Scoring is simple. We broke down their movies into four categories — minor underperformers, major underperformers, minor overperformers and major overperformers. We credited or debited 10 points for the majors and five for the minors. Then we tallied them up.
Their careers, it turns out, actually have a lot of balance — and a few surprises. Here's how it breaks down:
"Burn After Reading" — The Coen brothers don't typically go over huge with the mainstream, and Pitt was a supporting player. Still, you might have expected more than $60 million from a caper-y movie with a Pitt-led ensemble like this.
"The Tree of Life" — It's an epic, and you don't have to convince us of its importance. Still, it's hard to call any movie with this much hype taking in $13 million an overperformer.
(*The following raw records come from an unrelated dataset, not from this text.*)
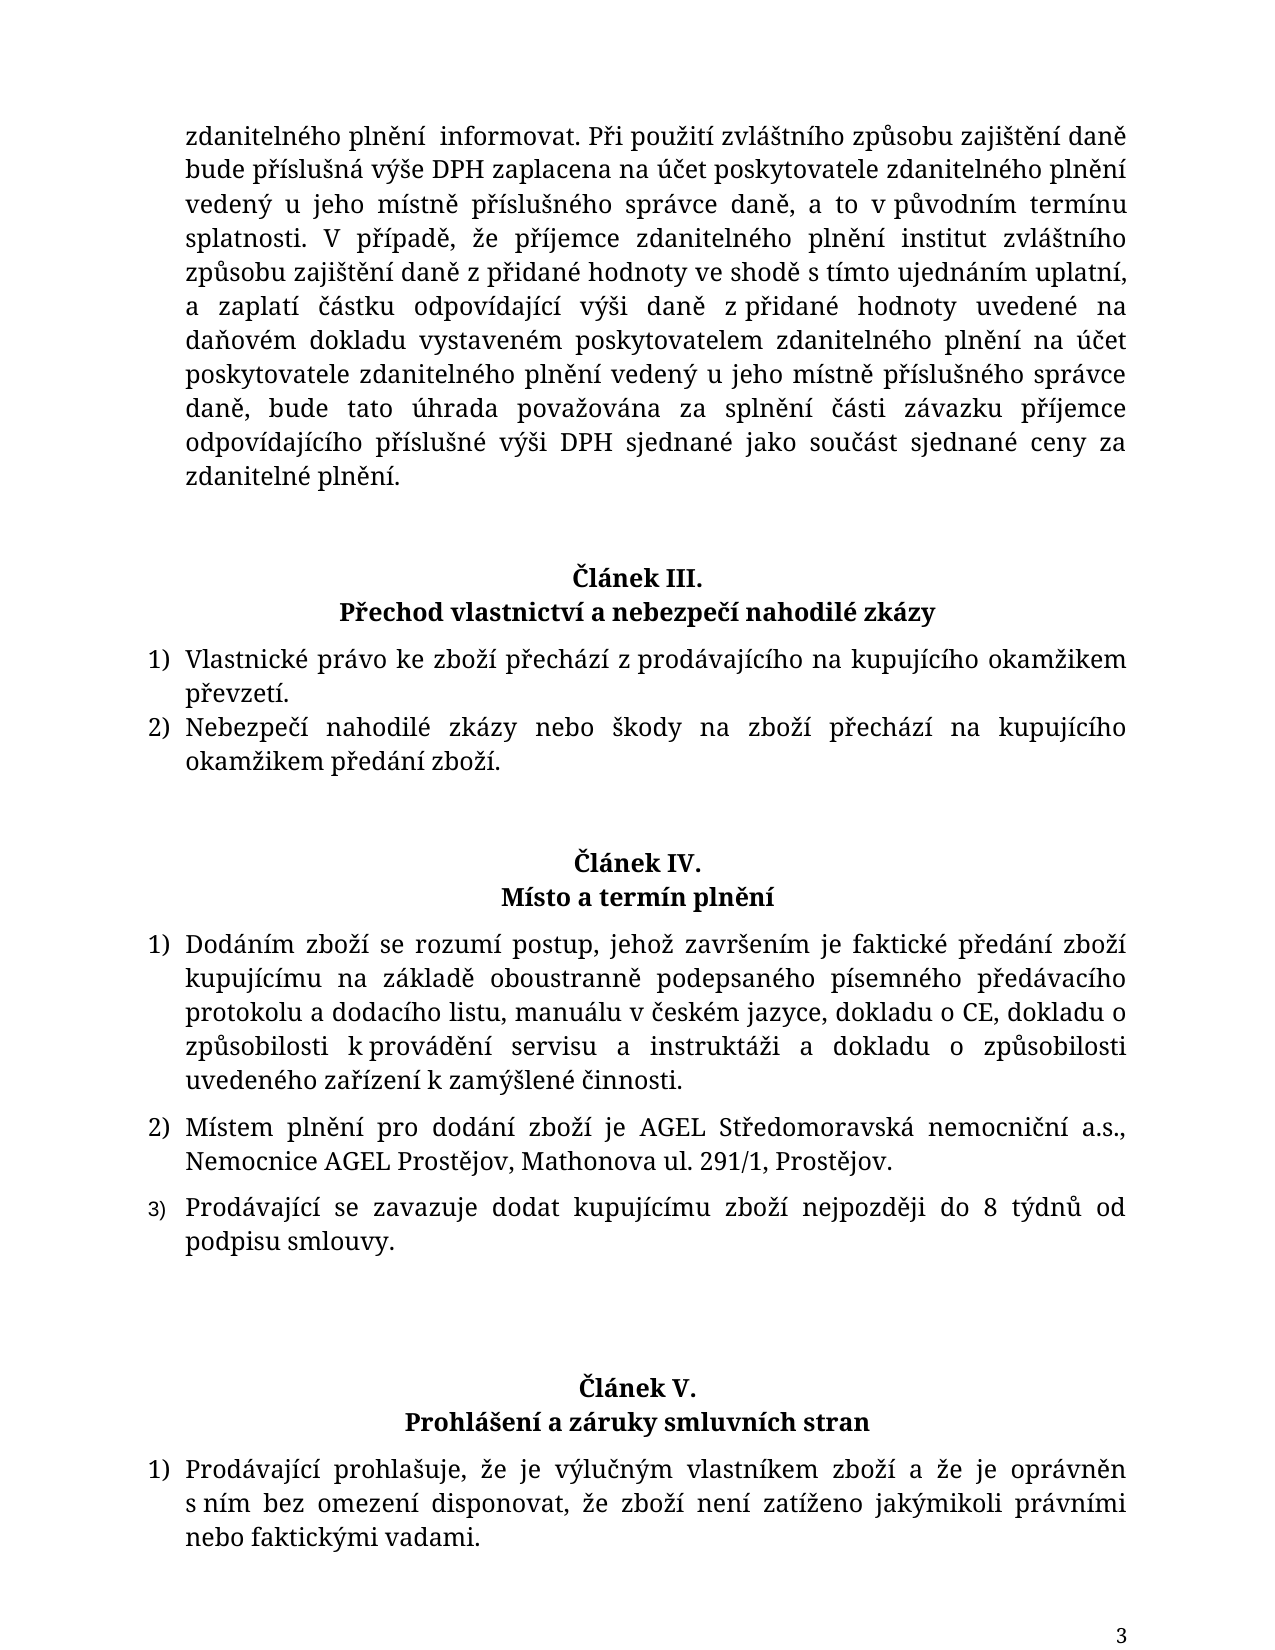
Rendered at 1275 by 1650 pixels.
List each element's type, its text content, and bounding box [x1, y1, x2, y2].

text Místo a termín plnění [148, 880, 1127, 914]
list Nebezpečí nahodilé zkázy nebo škody na zboží přechází na kupujícího okamžikem předání zboží. [148, 710, 1127, 778]
list Dodáním zboží se rozumí postup, jehož završením je faktické předání zboží kupujícímu na základě oboustranně podepsaného písemného předávacího protokolu a dodacího listu, manuálu v českém jazyce, dokladu o CE, dokladu o způsobilosti k provádění servisu a instruktáži a dokladu o způsobilosti uvedeného zařízení k zamýšlené činnosti. [148, 927, 1127, 1097]
list Prodávající prohlašuje, že je výlučným vlastníkem zboží a že je oprávněn s ním bez omezení disponovat, že zboží není zatíženo jakýmikoli právními nebo faktickými vadami. [148, 1451, 1127, 1553]
text Článek V. [148, 1371, 1127, 1405]
text Prohlášení a záruky smluvních stran [148, 1405, 1127, 1439]
text Článek IV. [148, 846, 1127, 880]
text Přechod vlastnictví a nebezpečí nahodilé zkázy [148, 595, 1127, 629]
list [148, 118, 1127, 493]
list Místem plnění pro dodání zboží je AGEL Středomoravská nemocniční a.s., Nemocnice AGEL Prostějov, Mathonova ul. 291/1, Prostějov. [148, 1109, 1127, 1177]
subtitle Článek III. [148, 561, 1127, 595]
list Vlastnické právo ke zboží přechází z prodávajícího na kupujícího okamžikem převzetí. [148, 642, 1127, 710]
list Prodávající se zavazuje dodat kupujícímu zboží nejpozději do 8 týdnů od podpisu smlouvy. [148, 1190, 1127, 1258]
"Babel" — Like "Tree," a difficult one to assess. It didn't do badly, considering its sprawling canvas and complex themes. But for all the hype and awards attention, it might have been expected to squeeze out more than $34 million.
"The Counselor" — We don't need to expound on this one, do we?
"The Assassination of Jesse James by the Coward Robert Ford" — A great movie. How on Earth did it only make $3 million?
"Killing Them Softly" — You forgot about this one, didn't you?
"12 Years A Slave" — Only a supporting role, but it's a key one, and he was front and center as a producer, helping a very difficult movie get to $56 million.
"Inglourious Basterds" — Yes, the $120 million is a massive success. Pitt had something to do with it, but not everything. So, minor.
"Ocean's Thirteen" and "Ocean's Twelve" — Yeah, we'll count them as one. They each made around the same (about $120 million), a good number but not up there with Pitt's highest totals, and not as nearly as much as "Ocean's 11."
"Moneyball" — It's a baseball movie that's also an awards movie, and one without an easy arc. The $76 million is a big victory.
"The Curious Case of Benjamin Button" — Looking back at it, we're still bowled over that a movie of such leisurely pacing and a certain kind of melancholy took in $128 million. Maybe the possibility of seeing Pitt get younger before our eyes helped.
"Fury" — By any standard, a war movie landing $86 million in the modern day is a major success. And it didn't even have the easy uplift of many war movies — this one was as gritty and anti-narrative as it gets.
"World War Z" — The most major of the overperformers. After all the trouble during production — a rewritten third act, e.g. — it took in $202 million, the highest unadjusted total of Pitt's career.
Total: Four Major Overperformers (40), Three Minor Overperformers (15), Three Minor
Underperformers (-15), Three Major Overperformers (-30).
Score (55-45) = 10
"A Mighty Heart" — It's Jolie Pitt's "The Tree of Life." An ambitious passion project, it was never going to make a ton of money. But it still could have expected to do a little better than the $9 million that it ended up bringing in.
"Changeling" — It grossed $34 million and quickly went away, more wasn't the pity.
"The Tourist" — Er...
"The Good Shepherd" — This semi-forgotten Cold War history piece actually was a nice movie, with Jolie in a supporting role opposite Matt Damon's conflicted spy. It took in $59 million with little buzz.
"Wanted" — Its $134 million was strong, though given the unique style and the push, could it have taken in even more?
"Maleficent" — A reboot of "Sleeping Beauty" from a first-time director, in a time when fairy-tales are a shaky genre. And it grossed a whopping $241 million, the highest unadjusted amount in Jolie's career. That's a home run even without the extra half a billion it grossed around the world.
"Salt" — A troubled development process to parallel hubby's "World War Z." The writers strike-era script went from Tom Cruise to Jolie, and the story took on the unexpected villain of Russian operatives. Yet Phillip Noyce's movie managed to rack up $118 million and become an unlikely blockbuster in the summer of 2010.
Totals: Two Minor Overperformers (10), Two Major Overperformers (20), two Minor Underperformers (-10), one major Underperformer (-10)
Score (30-20)= 10.
A few lessons emerge. One: Brad Pitt makes a lot of movies. Second, each of the actors' hit rates are good, if not spectacular — a little better than .500. It's stronger than plenty of Hollywood actors, if not quite money-in-the-bank reliable.